── EXERCISE DATA ──

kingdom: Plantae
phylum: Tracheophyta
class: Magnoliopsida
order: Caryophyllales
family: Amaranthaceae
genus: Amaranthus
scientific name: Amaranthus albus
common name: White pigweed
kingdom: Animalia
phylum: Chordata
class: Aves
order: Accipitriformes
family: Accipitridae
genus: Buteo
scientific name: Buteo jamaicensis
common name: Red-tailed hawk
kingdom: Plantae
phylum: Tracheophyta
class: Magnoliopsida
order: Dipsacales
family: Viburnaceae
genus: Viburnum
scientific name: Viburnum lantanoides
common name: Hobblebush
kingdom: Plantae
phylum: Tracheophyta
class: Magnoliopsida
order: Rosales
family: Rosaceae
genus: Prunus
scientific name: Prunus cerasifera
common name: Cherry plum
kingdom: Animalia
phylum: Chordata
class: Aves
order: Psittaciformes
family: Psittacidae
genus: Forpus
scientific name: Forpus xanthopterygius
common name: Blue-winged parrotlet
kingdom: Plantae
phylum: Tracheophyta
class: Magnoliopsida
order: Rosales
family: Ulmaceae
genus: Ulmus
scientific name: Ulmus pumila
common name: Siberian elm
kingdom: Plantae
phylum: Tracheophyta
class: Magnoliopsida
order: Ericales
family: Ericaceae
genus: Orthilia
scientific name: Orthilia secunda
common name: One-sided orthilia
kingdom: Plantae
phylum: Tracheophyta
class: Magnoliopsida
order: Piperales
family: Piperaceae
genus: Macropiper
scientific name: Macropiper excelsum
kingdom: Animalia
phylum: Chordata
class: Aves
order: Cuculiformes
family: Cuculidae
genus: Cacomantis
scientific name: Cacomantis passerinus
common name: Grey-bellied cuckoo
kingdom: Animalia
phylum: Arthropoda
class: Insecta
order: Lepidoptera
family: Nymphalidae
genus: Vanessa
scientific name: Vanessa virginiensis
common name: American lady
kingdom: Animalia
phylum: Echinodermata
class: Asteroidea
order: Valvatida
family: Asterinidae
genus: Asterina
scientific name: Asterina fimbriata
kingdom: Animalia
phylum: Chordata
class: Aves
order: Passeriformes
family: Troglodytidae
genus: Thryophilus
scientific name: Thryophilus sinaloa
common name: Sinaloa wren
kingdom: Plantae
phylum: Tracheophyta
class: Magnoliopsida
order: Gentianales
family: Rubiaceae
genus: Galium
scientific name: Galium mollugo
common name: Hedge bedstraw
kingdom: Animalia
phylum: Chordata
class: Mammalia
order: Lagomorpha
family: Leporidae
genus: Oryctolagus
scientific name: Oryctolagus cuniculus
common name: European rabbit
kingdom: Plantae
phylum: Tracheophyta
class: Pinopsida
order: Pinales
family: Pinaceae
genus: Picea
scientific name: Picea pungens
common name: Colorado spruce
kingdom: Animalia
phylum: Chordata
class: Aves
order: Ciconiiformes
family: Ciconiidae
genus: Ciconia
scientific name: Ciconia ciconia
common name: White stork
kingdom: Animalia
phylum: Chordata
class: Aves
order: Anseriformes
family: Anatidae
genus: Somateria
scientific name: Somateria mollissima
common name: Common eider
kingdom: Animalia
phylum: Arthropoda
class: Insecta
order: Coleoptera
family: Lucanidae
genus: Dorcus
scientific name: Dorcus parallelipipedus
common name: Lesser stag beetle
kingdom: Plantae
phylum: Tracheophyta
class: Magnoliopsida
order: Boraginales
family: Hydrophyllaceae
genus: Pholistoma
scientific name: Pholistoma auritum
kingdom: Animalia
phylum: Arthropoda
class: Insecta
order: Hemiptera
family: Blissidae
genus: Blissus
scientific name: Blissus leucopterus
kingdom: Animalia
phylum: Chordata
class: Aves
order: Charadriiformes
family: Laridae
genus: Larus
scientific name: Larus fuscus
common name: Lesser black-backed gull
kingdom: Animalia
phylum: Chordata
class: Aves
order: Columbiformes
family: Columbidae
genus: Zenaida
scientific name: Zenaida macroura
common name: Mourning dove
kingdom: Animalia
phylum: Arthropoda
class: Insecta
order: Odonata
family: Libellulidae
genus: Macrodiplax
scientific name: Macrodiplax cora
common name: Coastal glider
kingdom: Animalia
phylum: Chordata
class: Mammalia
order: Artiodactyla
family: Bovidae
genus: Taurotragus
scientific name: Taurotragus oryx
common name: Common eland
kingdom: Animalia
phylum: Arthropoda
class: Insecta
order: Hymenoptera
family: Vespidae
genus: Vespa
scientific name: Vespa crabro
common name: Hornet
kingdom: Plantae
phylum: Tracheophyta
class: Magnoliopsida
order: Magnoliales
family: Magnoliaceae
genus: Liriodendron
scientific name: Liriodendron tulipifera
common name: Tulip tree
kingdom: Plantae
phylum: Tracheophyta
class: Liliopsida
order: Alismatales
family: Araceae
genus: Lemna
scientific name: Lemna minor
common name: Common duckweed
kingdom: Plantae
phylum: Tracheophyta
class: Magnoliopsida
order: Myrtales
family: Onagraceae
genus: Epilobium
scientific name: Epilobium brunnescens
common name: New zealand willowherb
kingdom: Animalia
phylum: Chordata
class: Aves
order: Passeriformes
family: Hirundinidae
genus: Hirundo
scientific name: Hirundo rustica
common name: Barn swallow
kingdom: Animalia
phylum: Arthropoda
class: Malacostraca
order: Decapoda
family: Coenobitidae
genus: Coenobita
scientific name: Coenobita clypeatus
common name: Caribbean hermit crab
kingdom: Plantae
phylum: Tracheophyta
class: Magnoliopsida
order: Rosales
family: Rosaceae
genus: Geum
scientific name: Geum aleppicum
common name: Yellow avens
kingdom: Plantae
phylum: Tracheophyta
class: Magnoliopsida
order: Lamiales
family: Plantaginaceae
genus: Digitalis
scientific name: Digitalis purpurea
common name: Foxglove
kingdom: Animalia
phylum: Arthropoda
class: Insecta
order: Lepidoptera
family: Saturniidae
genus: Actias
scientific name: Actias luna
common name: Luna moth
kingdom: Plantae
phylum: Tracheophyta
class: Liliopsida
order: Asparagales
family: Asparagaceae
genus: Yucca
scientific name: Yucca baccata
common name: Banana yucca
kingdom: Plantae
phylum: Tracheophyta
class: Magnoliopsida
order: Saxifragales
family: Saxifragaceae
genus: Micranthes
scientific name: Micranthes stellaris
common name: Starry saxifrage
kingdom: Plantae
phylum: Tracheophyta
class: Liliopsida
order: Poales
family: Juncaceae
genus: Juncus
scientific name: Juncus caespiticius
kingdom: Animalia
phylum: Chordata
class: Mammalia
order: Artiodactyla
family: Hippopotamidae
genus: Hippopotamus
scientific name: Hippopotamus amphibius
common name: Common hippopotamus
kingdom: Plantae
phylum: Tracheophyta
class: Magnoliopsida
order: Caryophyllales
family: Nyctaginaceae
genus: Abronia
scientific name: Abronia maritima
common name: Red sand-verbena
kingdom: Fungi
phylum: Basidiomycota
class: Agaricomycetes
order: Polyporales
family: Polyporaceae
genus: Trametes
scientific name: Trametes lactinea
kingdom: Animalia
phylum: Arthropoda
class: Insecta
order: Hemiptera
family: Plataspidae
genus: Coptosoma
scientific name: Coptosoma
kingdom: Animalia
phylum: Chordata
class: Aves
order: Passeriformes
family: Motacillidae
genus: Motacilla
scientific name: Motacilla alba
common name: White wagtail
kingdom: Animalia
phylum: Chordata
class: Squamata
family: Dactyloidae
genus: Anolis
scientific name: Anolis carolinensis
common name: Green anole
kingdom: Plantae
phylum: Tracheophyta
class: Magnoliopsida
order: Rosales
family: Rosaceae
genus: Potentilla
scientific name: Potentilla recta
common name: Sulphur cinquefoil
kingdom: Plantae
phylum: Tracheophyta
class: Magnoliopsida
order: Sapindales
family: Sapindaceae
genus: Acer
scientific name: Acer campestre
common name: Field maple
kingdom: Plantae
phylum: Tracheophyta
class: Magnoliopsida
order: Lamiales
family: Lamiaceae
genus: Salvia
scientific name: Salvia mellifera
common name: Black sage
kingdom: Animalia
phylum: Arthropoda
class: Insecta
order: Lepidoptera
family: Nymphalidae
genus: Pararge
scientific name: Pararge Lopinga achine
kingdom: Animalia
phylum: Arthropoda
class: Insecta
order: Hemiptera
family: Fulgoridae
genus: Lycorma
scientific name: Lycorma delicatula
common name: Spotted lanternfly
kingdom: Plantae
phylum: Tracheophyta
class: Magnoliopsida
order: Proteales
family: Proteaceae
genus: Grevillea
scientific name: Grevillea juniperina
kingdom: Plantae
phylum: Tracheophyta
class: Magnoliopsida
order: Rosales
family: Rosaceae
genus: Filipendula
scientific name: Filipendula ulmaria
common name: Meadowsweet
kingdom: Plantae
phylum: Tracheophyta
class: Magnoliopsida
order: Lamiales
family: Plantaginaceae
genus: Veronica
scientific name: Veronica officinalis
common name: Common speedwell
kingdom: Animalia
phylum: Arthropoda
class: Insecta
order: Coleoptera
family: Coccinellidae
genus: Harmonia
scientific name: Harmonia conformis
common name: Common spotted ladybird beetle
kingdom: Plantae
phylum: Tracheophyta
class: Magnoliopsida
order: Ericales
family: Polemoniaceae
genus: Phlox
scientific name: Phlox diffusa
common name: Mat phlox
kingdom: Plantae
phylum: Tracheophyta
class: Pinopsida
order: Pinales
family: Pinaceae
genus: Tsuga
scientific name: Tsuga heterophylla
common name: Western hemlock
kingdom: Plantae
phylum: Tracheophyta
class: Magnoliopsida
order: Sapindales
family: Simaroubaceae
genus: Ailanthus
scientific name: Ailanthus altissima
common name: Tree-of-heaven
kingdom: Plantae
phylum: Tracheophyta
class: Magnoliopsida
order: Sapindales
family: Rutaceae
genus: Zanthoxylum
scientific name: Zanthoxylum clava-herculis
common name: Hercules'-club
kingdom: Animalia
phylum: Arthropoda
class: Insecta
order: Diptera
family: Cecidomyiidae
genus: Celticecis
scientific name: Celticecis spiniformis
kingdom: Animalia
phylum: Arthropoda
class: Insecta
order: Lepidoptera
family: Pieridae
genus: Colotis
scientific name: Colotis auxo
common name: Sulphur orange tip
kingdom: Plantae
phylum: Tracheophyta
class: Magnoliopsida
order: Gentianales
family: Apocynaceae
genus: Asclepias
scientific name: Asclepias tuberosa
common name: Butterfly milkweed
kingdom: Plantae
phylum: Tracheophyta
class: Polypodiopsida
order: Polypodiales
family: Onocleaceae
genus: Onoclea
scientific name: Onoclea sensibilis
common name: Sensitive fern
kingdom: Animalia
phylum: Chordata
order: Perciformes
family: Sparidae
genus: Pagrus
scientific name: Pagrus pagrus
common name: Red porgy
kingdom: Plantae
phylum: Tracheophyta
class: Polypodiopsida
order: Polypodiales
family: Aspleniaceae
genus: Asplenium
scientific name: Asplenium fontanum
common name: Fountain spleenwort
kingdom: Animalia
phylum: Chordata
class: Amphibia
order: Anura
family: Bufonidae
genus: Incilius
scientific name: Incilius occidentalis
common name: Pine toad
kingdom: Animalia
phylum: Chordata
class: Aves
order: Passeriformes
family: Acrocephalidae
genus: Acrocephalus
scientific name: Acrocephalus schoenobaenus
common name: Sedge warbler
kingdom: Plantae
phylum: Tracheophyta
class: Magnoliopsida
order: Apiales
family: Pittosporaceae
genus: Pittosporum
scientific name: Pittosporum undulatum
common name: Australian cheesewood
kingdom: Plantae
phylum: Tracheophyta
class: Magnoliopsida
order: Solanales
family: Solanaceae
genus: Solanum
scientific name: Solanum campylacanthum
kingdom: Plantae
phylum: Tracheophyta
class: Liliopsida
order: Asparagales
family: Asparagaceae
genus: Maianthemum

───

■ **WRITTEN PROBLEM**:
Please edit the listing starting at its first line and ending at the line containing "genus: Buteo", replacing "phylum" with "division" and keeping everything else the same. Give back only those lines.

■ **ANSWER BELOW**:
kingdom: Plantae
division: Tracheophyta
class: Magnoliopsida
order: Caryophyllales
family: Amaranthaceae
genus: Amaranthus
scientific name: Amaranthus albus
common name: White pigweed
kingdom: Animalia
division: Chordata
class: Aves
order: Accipitriformes
family: Accipitridae
genus: Buteo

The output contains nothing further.